Projection en fondu enchaîné de 33 photographies couleurs. (sous-titres extraits du film d’Alain Resnais L’année dernière à Marienbad)
La nuit venue, les visages des mannequins prostrés dans les vitrines dégagent une inquiétante étrangeté. Ils apparaissent comme animés d’une vie secrète, tels des clones somnambuliques possédant leur propre langage.
Dans La nuit de Michelangelo Antonioni, une jeune femme lit Les somnambules. Elle laissera écouter à son auteur un enregistrement sonore : « les dialogues d’un film ». La même année, en1961, sortait sur les écrans le film d’Alain Resnais L’année dernière à Marienbad. J’ai écouté les dialogues (écrits par Alain Robbe-Grillet) et j’ai retenu les paroles prononcées par Delphine Seyrig.
Dans ce film énigmatique et envoûtant, les personnages se comportent tels des automates, des fantômes, des somnambules mondains perdus dans un labyrinthe, comme prisonniers du temps et de leurs solitudes.
Derrière leurs parois de verre, les visages de ces statues contemporaines me sont apparus soudainement tels ces personnages de cinéma. J’ai imaginé ces images comme les photogrammes d’un film fantasmé, les sous-titrant par cette parole empruntée et détournée venue d’ailleurs, cette voix rêvée de Delphine Seyrig…

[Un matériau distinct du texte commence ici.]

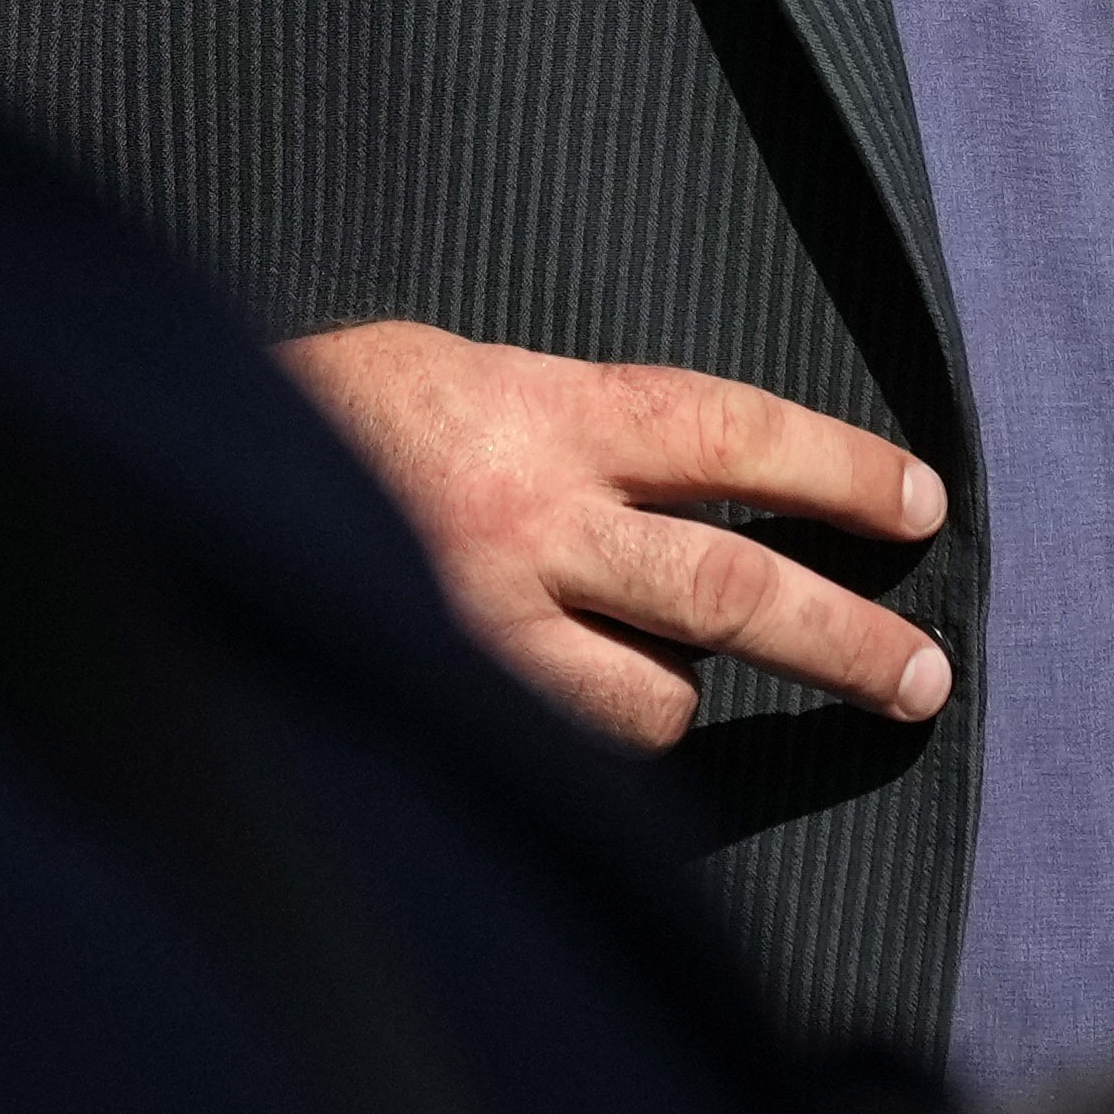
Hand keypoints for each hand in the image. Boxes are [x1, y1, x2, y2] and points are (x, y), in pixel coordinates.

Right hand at [280, 320, 949, 750]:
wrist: (189, 467)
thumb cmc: (349, 411)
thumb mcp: (476, 372)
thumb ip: (586, 430)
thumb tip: (711, 488)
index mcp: (546, 411)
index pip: (734, 436)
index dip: (839, 471)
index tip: (919, 501)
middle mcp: (528, 521)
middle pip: (732, 594)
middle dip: (848, 644)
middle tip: (924, 679)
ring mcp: (483, 629)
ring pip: (655, 699)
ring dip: (668, 685)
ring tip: (625, 645)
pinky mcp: (446, 705)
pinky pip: (568, 742)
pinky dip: (583, 723)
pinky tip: (544, 686)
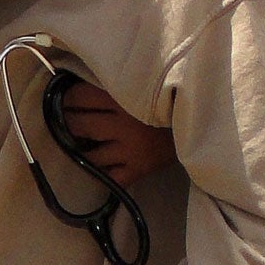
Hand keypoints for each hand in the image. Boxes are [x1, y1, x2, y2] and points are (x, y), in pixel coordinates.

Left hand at [59, 81, 176, 186]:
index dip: (68, 98)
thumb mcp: (142, 86)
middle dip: (69, 123)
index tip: (66, 100)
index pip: (81, 96)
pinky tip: (97, 170)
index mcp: (122, 99)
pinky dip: (101, 177)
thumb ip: (117, 85)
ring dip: (80, 152)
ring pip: (91, 156)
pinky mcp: (137, 170)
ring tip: (79, 146)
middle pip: (79, 125)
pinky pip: (111, 179)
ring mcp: (128, 151)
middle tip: (67, 122)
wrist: (197, 125)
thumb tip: (83, 85)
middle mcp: (122, 125)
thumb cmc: (167, 103)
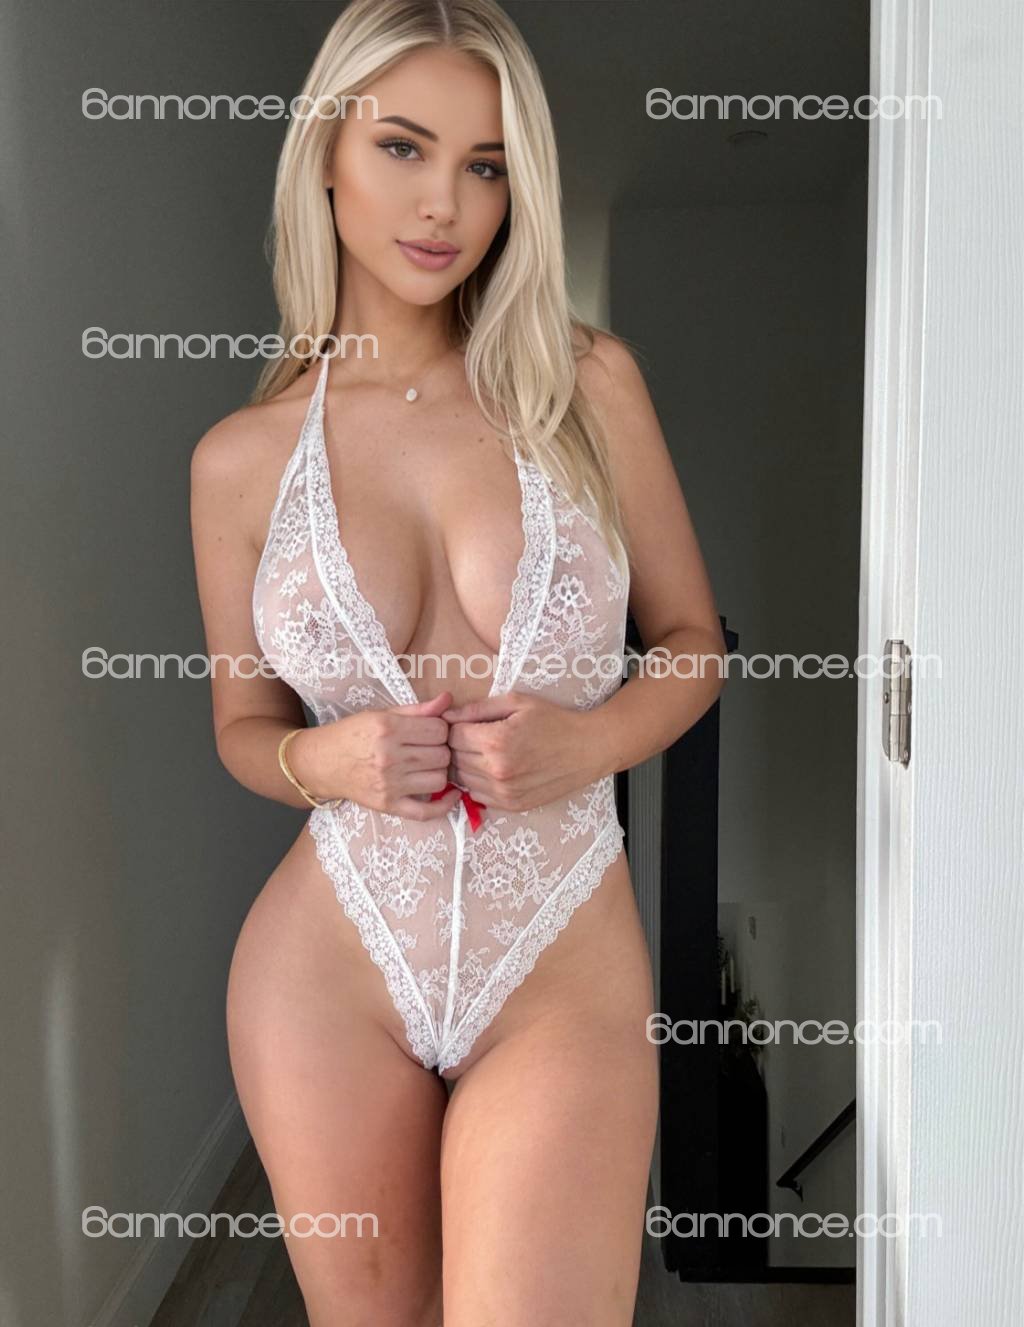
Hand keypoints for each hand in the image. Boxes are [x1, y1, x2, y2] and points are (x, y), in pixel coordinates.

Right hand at [302, 691, 461, 820]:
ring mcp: (389, 784)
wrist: (322, 763)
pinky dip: (444, 805)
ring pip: (439, 779)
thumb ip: (417, 709)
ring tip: (428, 766)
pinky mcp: (388, 805)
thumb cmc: (352, 734)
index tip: (431, 731)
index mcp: (388, 729)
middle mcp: (389, 757)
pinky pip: (426, 811)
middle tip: (428, 748)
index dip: (440, 729)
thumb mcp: (381, 714)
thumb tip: (447, 699)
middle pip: (442, 755)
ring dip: (439, 771)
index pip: (439, 730)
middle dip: (441, 749)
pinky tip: (450, 794)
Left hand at [441, 692, 605, 812]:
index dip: (455, 726)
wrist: (587, 749)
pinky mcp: (512, 806)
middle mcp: (497, 771)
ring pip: (462, 780)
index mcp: (496, 741)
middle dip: (458, 746)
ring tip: (484, 752)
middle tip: (474, 736)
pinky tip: (494, 769)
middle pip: (454, 759)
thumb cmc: (553, 721)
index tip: (466, 722)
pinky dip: (479, 782)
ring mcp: (504, 792)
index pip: (453, 736)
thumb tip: (446, 715)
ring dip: (466, 765)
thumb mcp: (517, 702)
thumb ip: (478, 708)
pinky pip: (478, 795)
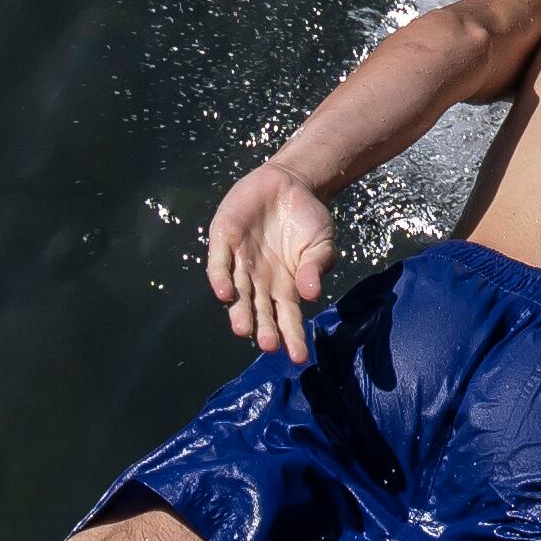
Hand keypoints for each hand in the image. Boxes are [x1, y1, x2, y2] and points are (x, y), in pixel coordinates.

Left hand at [205, 162, 335, 364]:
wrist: (289, 183)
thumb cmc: (307, 220)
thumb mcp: (321, 243)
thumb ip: (316, 267)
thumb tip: (312, 292)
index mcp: (285, 287)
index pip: (287, 318)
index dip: (292, 337)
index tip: (298, 357)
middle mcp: (260, 282)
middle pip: (260, 312)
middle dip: (263, 329)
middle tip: (268, 344)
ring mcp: (241, 263)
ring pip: (239, 294)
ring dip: (240, 311)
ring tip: (244, 329)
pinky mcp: (224, 241)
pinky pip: (219, 263)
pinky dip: (220, 278)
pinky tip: (225, 292)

Il reste que face à ces images, à mi-chemin entre réel et fiction, le ressenti de ce monologue demeure incertain et équivoque. De quel côté de la vitre viennent ces mots…? A qui s’adressent-t-ils en réalité…?
Imaginons un instant une nuit, une femme arrêtée devant une vitrine. Par effet de miroir, elle s’identifie à ce qu’elle regarde (et à ces visages figés qui la regardent). Elle dit à l’homme qui l’accompagne ces mots… Déjà un film commence… Nous sommes dans le film… Les somnambules.